On May 14, 2012, the Federal Reserve, FDIC and the OCC released a joint statement confirming that that banking organizations with total consolidated assets of $10 billion and under will not be required to conduct formal stress tests. Management of many smaller banking organizations had been concerned that the stress testing required of larger banks would “trickle down” in an informal sense to smaller banks. With this regulatory statement, that concern is alleviated, at least in the official sense.
We continue to believe that the heightened (or perhaps renewed) emphasis on risk management by the regulators will affect banks of all sizes. It is likely that regulators, directors, and shareholders of all banks will want to confirm that management has identified the key risk factors affecting the institution and that the board has established the institution’s tolerance for accepting those risks and implemented any appropriate mitigants.

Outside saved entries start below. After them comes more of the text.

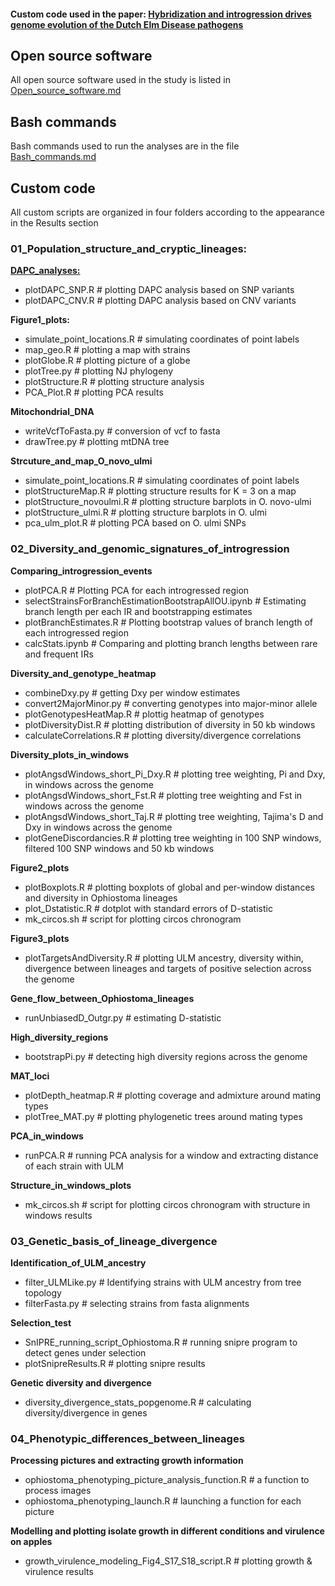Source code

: #### Custom code used in the paper: [Hybridization and introgression drives genome evolution of the Dutch Elm Disease pathogens](https://www.nature.com/articles/s41559-020-1133-6?proof=trueNov) 


Open source software
--------------------

All open source software used in the study is listed in [Open_source_software.md](Open_source_software.md)


Bash commands
-------------

Bash commands used to run the analyses are in the file [Bash_commands.md](Bash_commands.sh)


Custom code
-----------

All custom scripts are organized in four folders according to the appearance in the Results section


### 01_Population_structure_and_cryptic_lineages:
[**DAPC_analyses:**](01_Population_structure_and_cryptic_lineages/DAPC_analyses)
- plotDAPC_SNP.R  # plotting DAPC analysis based on SNP variants
- plotDAPC_CNV.R  # plotting DAPC analysis based on CNV variants

**Figure1_plots:**
- simulate_point_locations.R	# simulating coordinates of point labels
- map_geo.R  			# plotting a map with strains
- plotGlobe.R			# plotting picture of a globe
- plotTree.py  			# plotting NJ phylogeny
- plotStructure.R  		# plotting structure analysis
- PCA_Plot.R  			# plotting PCA results

**Mitochondrial_DNA**
- writeVcfToFasta.py	# conversion of vcf to fasta
- drawTree.py		# plotting mtDNA tree

**Strcuture_and_map_O_novo_ulmi**
- simulate_point_locations.R    # simulating coordinates of point labels
- plotStructureMap.R		# plotting structure results for K = 3 on a map
- plotStructure_novoulmi.R	# plotting structure barplots in O. novo-ulmi
- plotStructure_ulmi.R		# plotting structure barplots in O. ulmi
- pca_ulm_plot.R		# plotting PCA based on O. ulmi SNPs

### 02_Diversity_and_genomic_signatures_of_introgression
**Comparing_introgression_events**
- plotPCA.R						# Plotting PCA for each introgressed region
- selectStrainsForBranchEstimationBootstrapAllOU.ipynb	# Estimating branch length per each IR and bootstrapping estimates
- plotBranchEstimates.R					# Plotting bootstrap values of branch length of each introgressed region
- calcStats.ipynb					# Comparing and plotting branch lengths between rare and frequent IRs

**Diversity_and_genotype_heatmap**
- combineDxy.py			# getting Dxy per window estimates
- convert2MajorMinor.py		# converting genotypes into major-minor allele
- plotGenotypesHeatMap.R	# plottig heatmap of genotypes
- plotDiversityDist.R		# plotting distribution of diversity in 50 kb windows
- calculateCorrelations.R	# plotting diversity/divergence correlations

**Diversity_plots_in_windows**
- plotAngsdWindows_short_Pi_Dxy.R	# plotting tree weighting, Pi and Dxy, in windows across the genome
- plotAngsdWindows_short_Fst.R		# plotting tree weighting and Fst in windows across the genome
- plotAngsdWindows_short_Taj.R		# plotting tree weighting, Tajima's D and Dxy in windows across the genome
- plotGeneDiscordancies.R		# plotting tree weighting in 100 SNP windows, filtered 100 SNP windows and 50 kb windows

**Figure2_plots**
- plotBoxplots.R	# plotting boxplots of global and per-window distances and diversity in Ophiostoma lineages
- plot_Dstatistic.R	# dotplot with standard errors of D-statistic
- mk_circos.sh		# script for plotting circos chronogram

**Figure3_plots**
- plotTargetsAndDiversity.R	# plotting ULM ancestry, diversity within, divergence between lineages and targets of positive selection across the genome

**Gene_flow_between_Ophiostoma_lineages**
- runUnbiasedD_Outgr.py		# estimating D-statistic

**High_diversity_regions**
- bootstrapPi.py	# detecting high diversity regions across the genome

**MAT_loci**
- plotDepth_heatmap.R	# plotting coverage and admixture around mating types
- plotTree_MAT.py	# plotting phylogenetic trees around mating types

**PCA_in_windows**
- runPCA.R	# running PCA analysis for a window and extracting distance of each strain with ULM

**Structure_in_windows_plots**
- mk_circos.sh	# script for plotting circos chronogram with structure in windows results

### 03_Genetic_basis_of_lineage_divergence
**Identification_of_ULM_ancestry**
- filter_ULMLike.py	# Identifying strains with ULM ancestry from tree topology
- filterFasta.py	# selecting strains from fasta alignments

**Selection_test**
- SnIPRE_running_script_Ophiostoma.R	# running snipre program to detect genes under selection
- plotSnipreResults.R			# plotting snipre results

**Genetic diversity and divergence**
- diversity_divergence_stats_popgenome.R	# calculating diversity/divergence in genes

### 04_Phenotypic_differences_between_lineages
**Processing pictures and extracting growth information**
- ophiostoma_phenotyping_picture_analysis_function.R 	# a function to process images
- ophiostoma_phenotyping_launch.R 			# launching a function for each picture

**Modelling and plotting isolate growth in different conditions and virulence on apples**
- growth_virulence_modeling_Fig4_S17_S18_script.R	# plotting growth & virulence results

We recommend that banks of all sizes, even the smallest community banks, undertake an enterprise risk management analysis to identify the key risks facing the institution. The board of the institution, as a subpart of its strategic planning function, should review those risks and establish the institution’s risk tolerance with respect to each category of risk (many consultants will capture this analysis in a “risk appetite statement”). Establishing and understanding those risk tolerances will form a roadmap for setting and executing the institution’s strategic initiatives. In implementing this analysis, some institutions may undertake some level of stress testing with respect to certain risks.
This risk management analysis is a natural adjunct to the self examination process used we recommend using in preparing for a regulatory exam (see our prior “Self Exam” post). While the self exam process is typically more focused on the bank’s current position and past performance and this risk management analysis is more forward-looking, both processes require an introspective review. Senior regulators have repeatedly confirmed to us (and we have seen in practice) that where banks take the initiative in implementing credible risk management programs and other pre-examination preparation, the examiners are much more likely to defer to the judgment of management and the board of the bank – with the result being a much better interaction with regulators (who, in an ideal scenario, can be a partner in the risk identification process).